The Senate has approved the establishment of the Nigerian Peace Corps, NPC, a move that will increase government recurrent expenditure if it gets presidential assent.
This followed the passage of the bill, tagged “Nigerian Peace Corps (NPC) Bill, 2016” at the upper legislative chamber Thursday.
It would be recalled that the House of Representatives had already passed the bill earlier in June this year.
Leading a motion on the bill, Chairman of the Senate Committee on Interior, Bayero Nafada, said that the Peace Corps when established would be domiciled in the federal Ministry of Interior.
According to him, the Corps would facilitate peace, community services, nation-building among others.
Senate President, Bukola Saraki, then put the issue to a voice vote and majority of the lawmakers voted in support of it.

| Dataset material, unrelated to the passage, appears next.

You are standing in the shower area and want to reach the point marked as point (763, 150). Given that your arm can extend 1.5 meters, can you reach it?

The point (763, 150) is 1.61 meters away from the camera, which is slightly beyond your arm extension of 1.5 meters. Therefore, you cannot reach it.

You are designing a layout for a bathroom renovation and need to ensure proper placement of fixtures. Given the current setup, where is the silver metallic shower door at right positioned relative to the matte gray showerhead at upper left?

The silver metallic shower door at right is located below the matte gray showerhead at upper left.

Saraki, in his remark, explained that though the Peace Corps had been existing for years, the passage of the bill would institutionalize it as one of Nigeria’s para-military agencies.
He further stated that a conference committee would be formed, made up of members from both chambers of the National Assembly, to harmonise bill before it would be presented to President Muhammadu Buhari for assent.
The Peace Corps bill, however, has been subject of debate, as some people who are opposed to it argued that it was just a duplication of agencies.
They say that the Nigerian Security and Civil Defence Corps, NSCDC, is already playing the role for which the Peace Corp was being created.
But Supporters of the bill say it would further help government in providing employment for the teeming population of unemployed Nigerians.
It remains to be seen whether President Muhammadu Buhari would assent to the bill, given that it would add an additional wage burden on the federal government, which is already complaining of paucity of funds.